HIV-1 alters T helper cytokines, interleukin-12 and interleukin-18 responses to the protozoan parasite Leishmania donovani

Objective: To investigate the in vitro and in vivo effect of HIV-1 on lymphoproliferative and T helper (Th) cytokine responses in leishmaniasis. Methods: Th1 [interleukin (IL)-2 and interferon (IFN)-gamma] and Th2 (IL-4 and IL-10) as well as IFN-gamma-inducing cytokines (IL-12 and IL-18) were measured in antigen and mitogen-stimulated culture supernatants of peripheral blood mononuclear cells (PBMC) of healthy donors, HIV-infected and visceral leishmaniasis (VL) patients with or without HIV co-infection. Results: Proliferative responses to phytohaemagglutinin (PHA) were significantly lower in PBMC from VL and asymptomatic HIV-infected persons compared with responses in healthy individuals. VL-HIV co-infected patients showed the lowest responses. Although there was no significant difference in the Leishmania-induced proliferative responses among the healthy group and those infected with HIV only, VL patients (with or without HIV) exhibited very low proliferation. When cultured with PHA or Leishmania, PBMC from healthy donors produced high levels of a Th1 cytokine (IFN-gamma) and low levels of Th2 cytokines (IL-4 and IL-10). In addition, coculturing PBMC from healthy donors with a killed HIV preparation abrogated the production of IFN-gamma induced by Leishmania and augmented IL-4 and IL-10 production. Cells from HIV-infected patients produced low levels of IFN-gamma, but high levels of IL-10. The addition of anti-IL-10 did not increase Leishmania-induced proliferative responses or IFN-gamma production, Both IL-12 and/or IL-18 responses were lower in VL patients, HIV-infected, or VL-HIV co-infected patients as compared with those of healthy donors.

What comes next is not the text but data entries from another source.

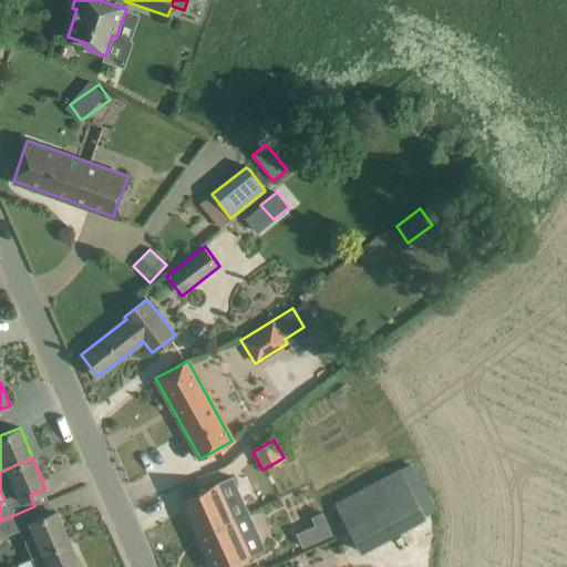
[(358,550),(433,511),(406,460),(331,500),(358,550)]
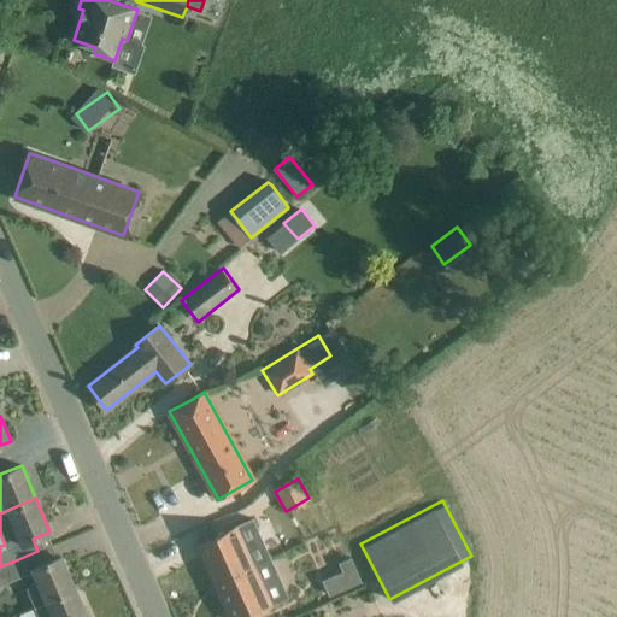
[(253,518),(198,544),(230,616),(242,616),(254,612),(270,605),(289,597),(276,566),(253,518)]
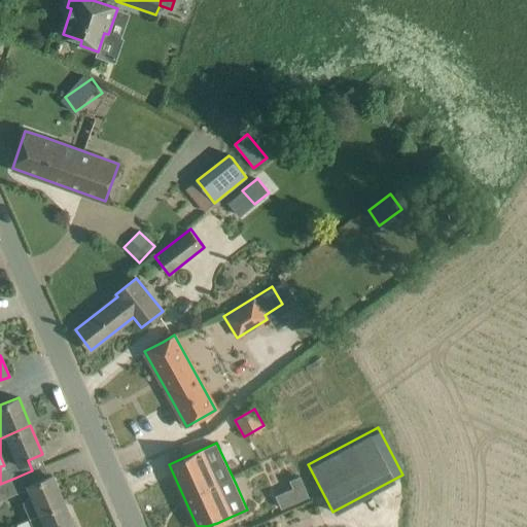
[(25,486),(30,499),(23,502),(29,518),(64,503),(51,475),(25,486)]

Conclusion: The data suggest that the inhibitory effect of HIV and VL on proliferation and lFN-gamma production is not due to IL-10 alone, but that the defect induced by HIV and VL probably operates at the level of regulation of IFN-gamma-inducing factors, such as Introduction IL-12 and IL-18. (C) 2000 Lippincott Williams & Wilkins.